Paper detail

Rigidity, separability, and cusp conditions of a wave function

We introduce in quantum mechanics a concept of \textit{rigidity} and a concept of a \textit{pinned point} of a wave function. The concept of a pinned point is a generalization of a familiar concept in the description of a vibrating string, while the concept of rigidity is introduced to describe the sensitivity of a wave function to changes in energy, potential, and/or external perturbation. Through these concepts and their mathematical implications, we introduce and formulate cusp conditions and cusp functions as fundamental properties of an arbitrary $N$-body quantum system with $N\ge 2$, greatly expanding their relevance beyond the Coulombic systems. The theory provides rigorous constraints on an arbitrary $N$-body quantum system, specifically on its short-range pair correlation that is essential to a better understanding of strongly correlated systems.

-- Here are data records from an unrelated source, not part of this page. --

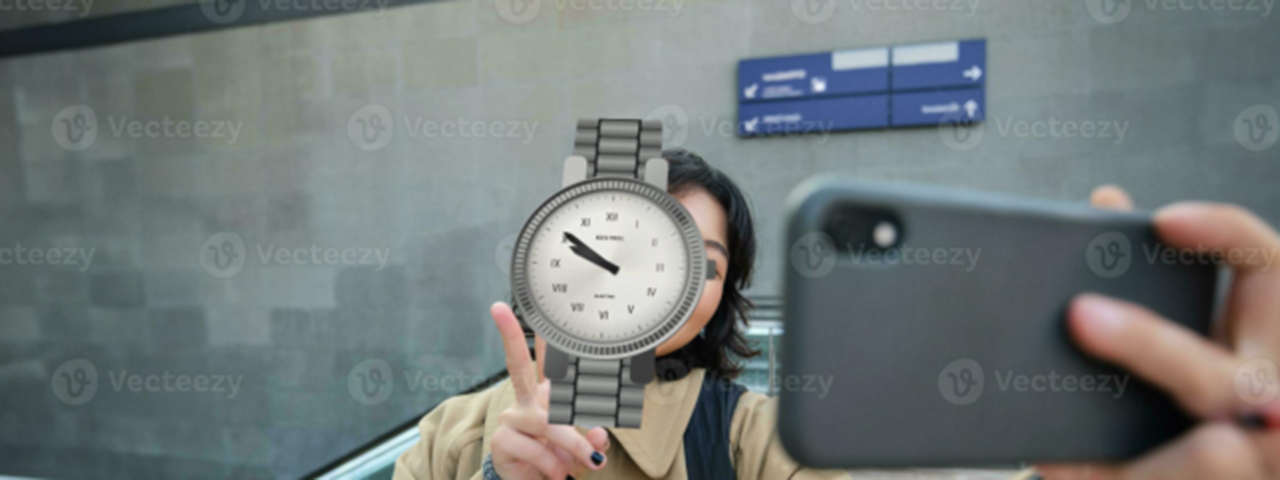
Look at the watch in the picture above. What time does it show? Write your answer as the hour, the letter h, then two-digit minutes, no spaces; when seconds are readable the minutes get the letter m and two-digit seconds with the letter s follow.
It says 9h51
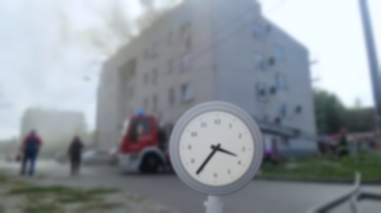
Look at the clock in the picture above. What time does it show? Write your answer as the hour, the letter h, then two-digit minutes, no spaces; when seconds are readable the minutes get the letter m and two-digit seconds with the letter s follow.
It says 3h36
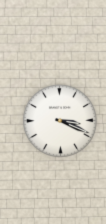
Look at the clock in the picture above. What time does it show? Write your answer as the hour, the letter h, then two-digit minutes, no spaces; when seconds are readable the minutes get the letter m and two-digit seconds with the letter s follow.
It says 3h19
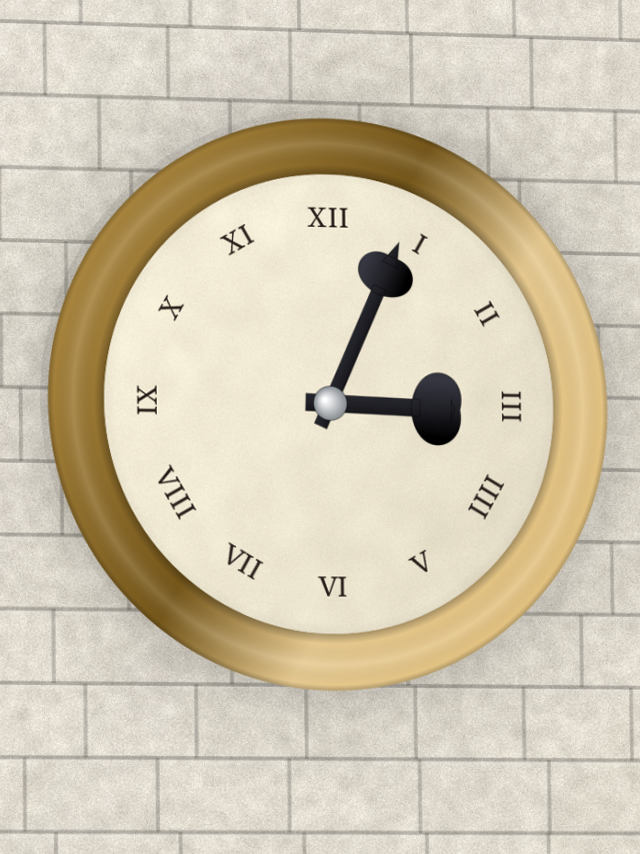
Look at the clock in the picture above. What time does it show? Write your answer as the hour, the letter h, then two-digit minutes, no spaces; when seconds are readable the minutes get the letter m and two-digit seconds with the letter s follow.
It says 3h04
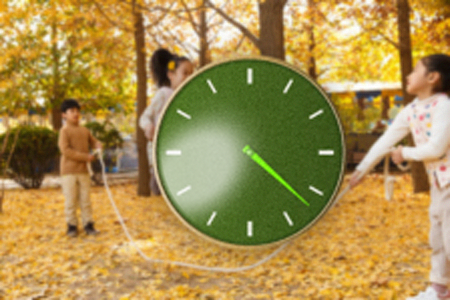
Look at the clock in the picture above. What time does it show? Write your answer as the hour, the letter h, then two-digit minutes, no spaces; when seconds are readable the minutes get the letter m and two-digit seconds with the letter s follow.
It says 4h22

More broadly, the theory and the derivations presented here are part of a reconstruction of the mathematical and conceptual foundation of an $N$-body quantum theory, incorporating previously hidden properties and insights revealed through the concepts of rigidity and pinned points. It includes general analytic properties of a 2-body wave function versus energy and their relations to cusp conditions and cusp functions. It includes a rigorous derivation and an understanding, in terms of an emergent length scale, of the 2-particle separability in an $(N>2)$-body quantum system and its relations to cusp conditions. It also includes a classification of quantum systems, both 2-body and $N$-body, based on the universal behaviors in their short-range correlation.